A House subcommittee voted yesterday to sharply reduce the federal government's financial support for public broadcasting, including eliminating taxpayer funds that help underwrite such popular children's educational programs as "Sesame Street," "Reading Rainbow," "Arthur" and "Postcards From Buster."

In addition, the subcommittee acted to eliminate within two years all federal money for the -- which passes federal funds to public broadcasters -- starting with a 25 percent reduction in CPB's budget for next year, from $400 million to $300 million.

In all, the cuts would represent the most drastic cutback of public broadcasting since Congress created the nonprofit CPB in 1967. The CPB funds are particularly important for small TV and radio stations and account for about 15 percent of the public broadcasting industry's total revenue. . . .

"[A]mericans overwhelmingly see public broadcasting as an unbiased information source," Rep. David Obey (Wis.), the ranking Democrat on the subcommittee, said in a statement. "Perhaps that's what the GOP finds so offensive about it. Republican leaders are trying to bring every facet of the federal government under their control. . . . Now they are trying to put their ideological stamp on public broadcasting."
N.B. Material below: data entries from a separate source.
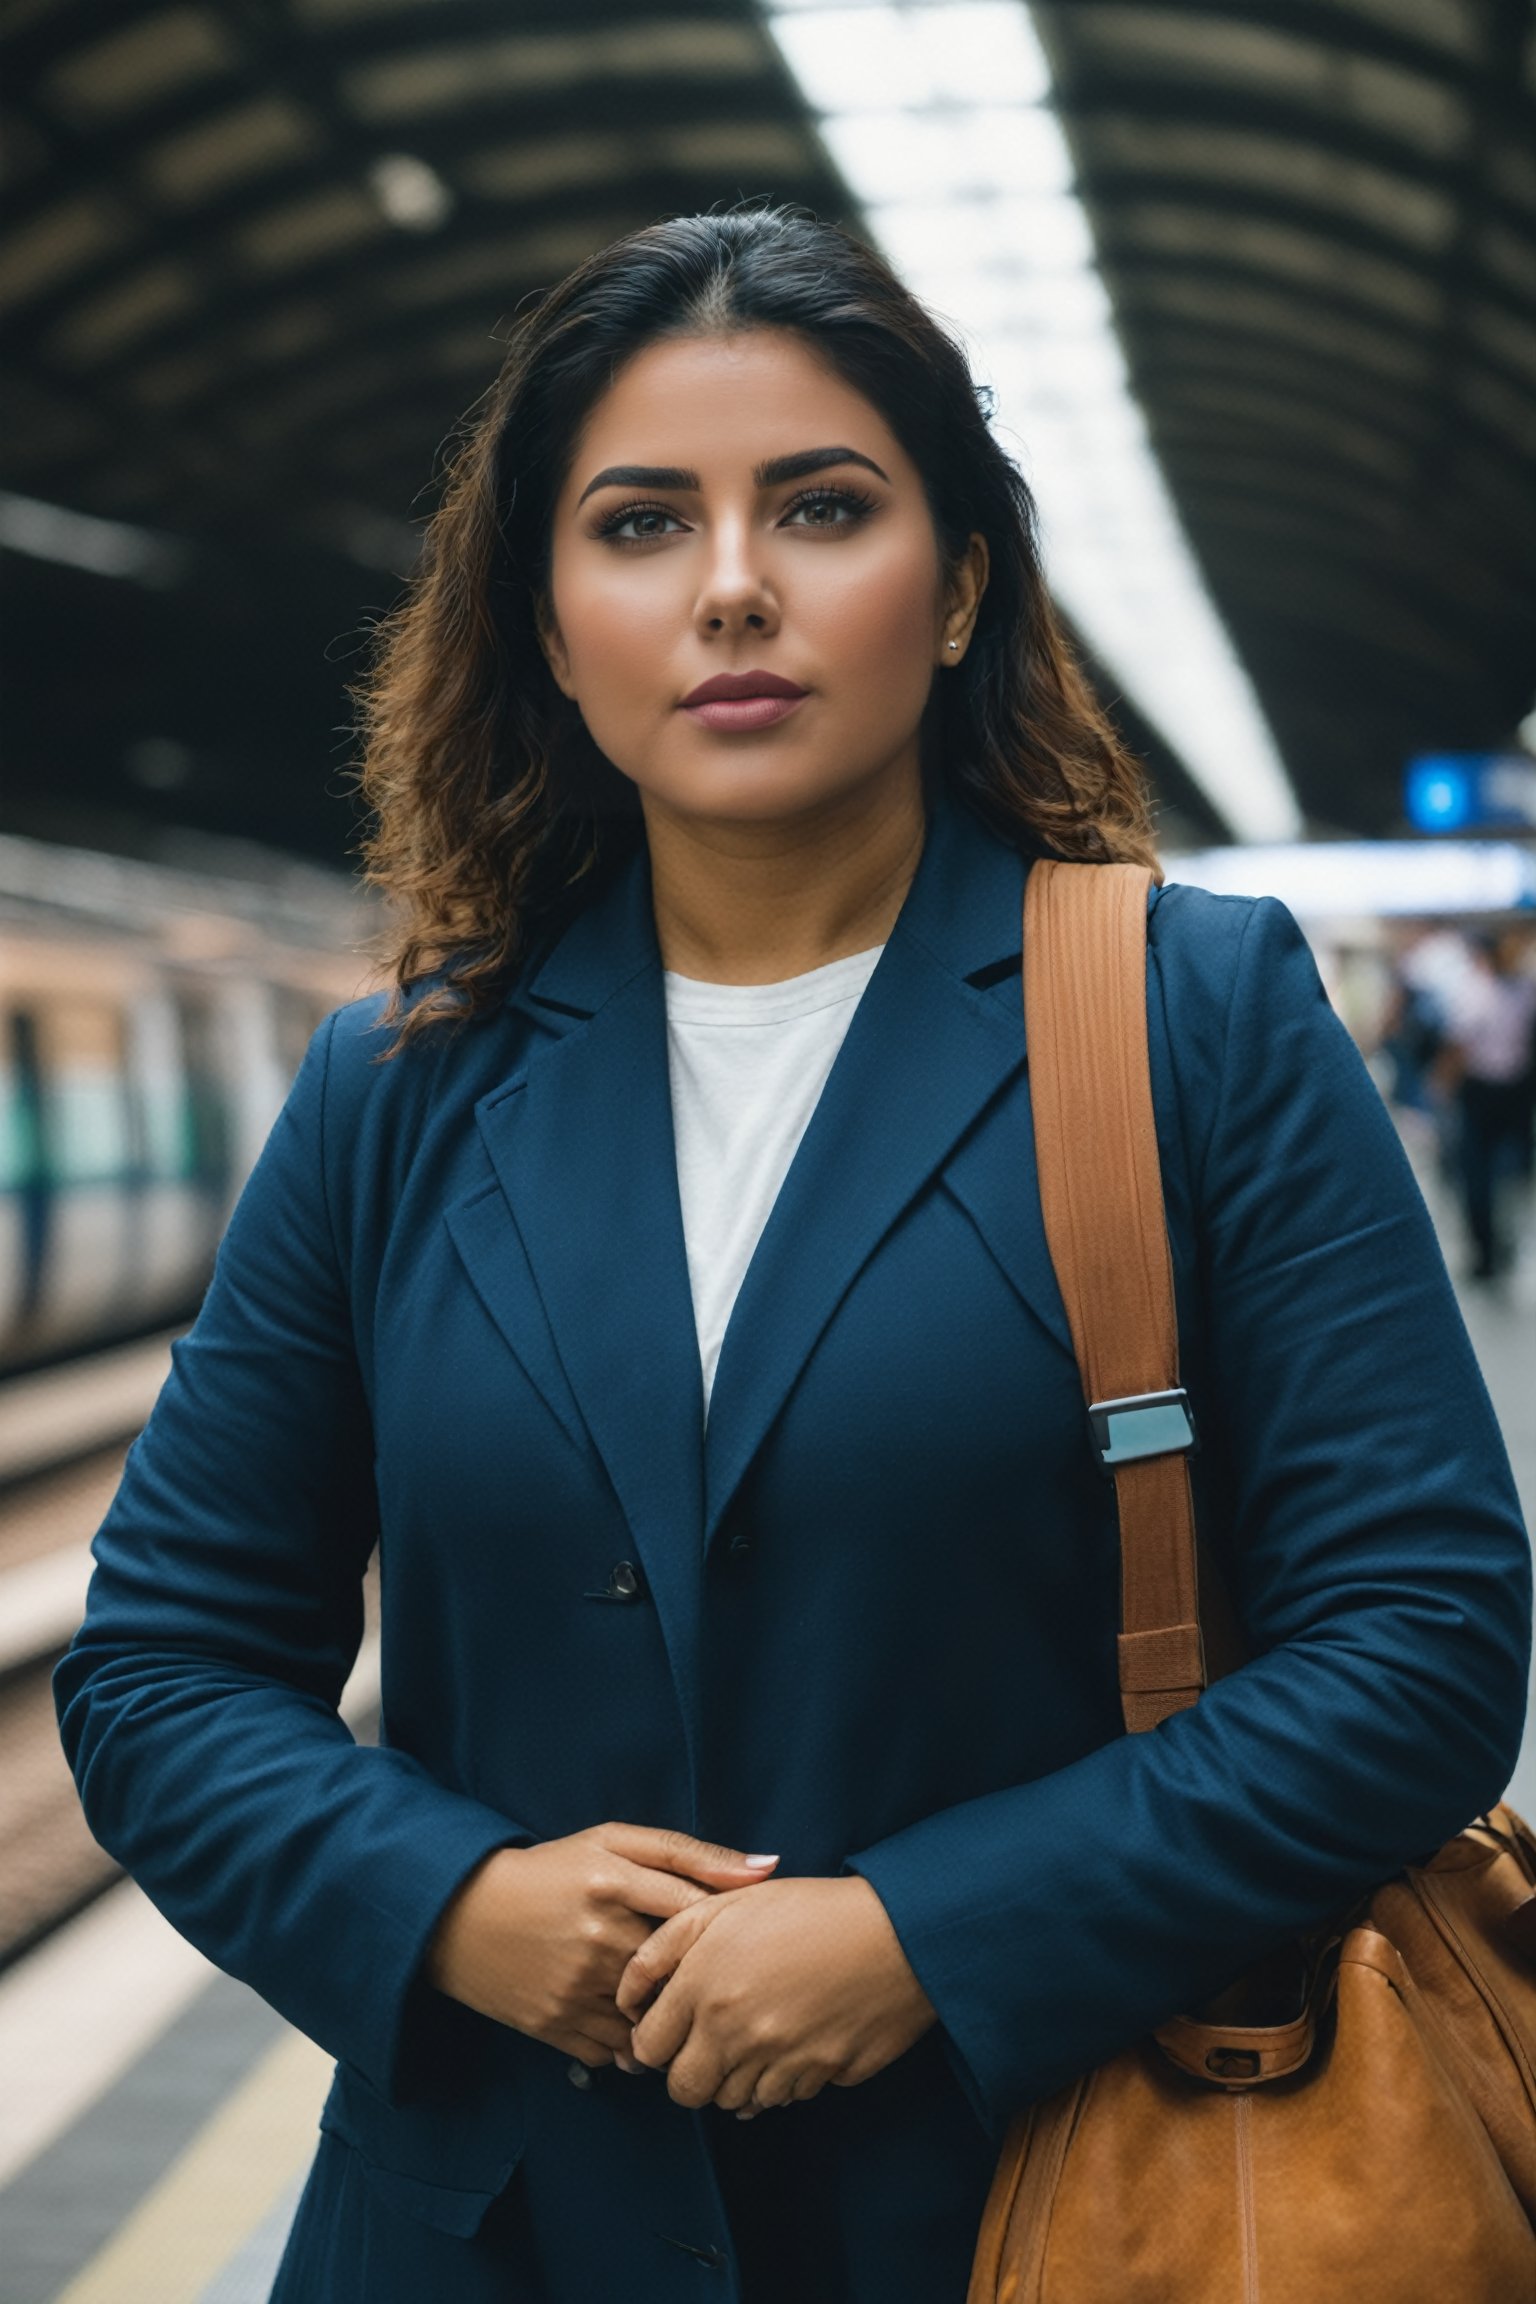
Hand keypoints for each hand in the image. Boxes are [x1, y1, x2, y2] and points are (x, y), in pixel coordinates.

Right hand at [423, 1822, 779, 2068]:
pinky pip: (619, 2053)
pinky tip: (641, 2025)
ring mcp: (575, 1989)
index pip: (700, 1915)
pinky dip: (636, 2045)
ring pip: (655, 2021)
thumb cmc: (549, 1870)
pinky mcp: (555, 2027)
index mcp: (614, 1882)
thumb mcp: (613, 1842)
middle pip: (682, 1974)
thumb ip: (689, 1853)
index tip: (741, 1939)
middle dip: (707, 1981)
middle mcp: (597, 1938)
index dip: (730, 1932)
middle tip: (723, 1981)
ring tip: (685, 2007)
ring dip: (673, 2018)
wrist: (460, 1914)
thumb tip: (768, 1867)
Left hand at [615, 1873, 936, 2115]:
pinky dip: (775, 2081)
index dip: (652, 2039)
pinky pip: (778, 2099)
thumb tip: (629, 1996)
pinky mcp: (816, 2079)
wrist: (896, 1932)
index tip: (669, 2026)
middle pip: (684, 2090)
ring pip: (730, 2101)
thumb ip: (664, 1947)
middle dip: (687, 2072)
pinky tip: (789, 2042)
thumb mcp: (725, 1905)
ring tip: (753, 2035)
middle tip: (706, 2042)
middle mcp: (735, 2031)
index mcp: (705, 1985)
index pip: (647, 2047)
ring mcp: (778, 2061)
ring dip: (732, 2077)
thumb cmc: (809, 1909)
Assholes. Details here from The Washington Post. Or you can write to your Representative here.

Comments

If this Washington Post article is carefully read, you will notice this sentence, "Broadcasters noted, for example, that the 25 percent cutback in next year's CPB budget was a rollback of money that Congress had promised in 2004." Also, "The CPB funds ... account for about 15 percent of the public broadcasting industry's total revenue." So the House sub-committee (17 people) didn't recommend cutting the CPB's budget by 25%, they recommended not increasing the CPB's budget by 33%. Eighty-five percent of the public broadcasting industry's revenue comes from sources other than the CPB. And, If 23.4 million is really being cut from children's programming, that is about a $460,000 reduction per each of the 50 states and DC. I would hope corporate sponsors and wealthy patrons could make up the difference. With all the alarm after reading this article, I wonder if anybody got past the headline!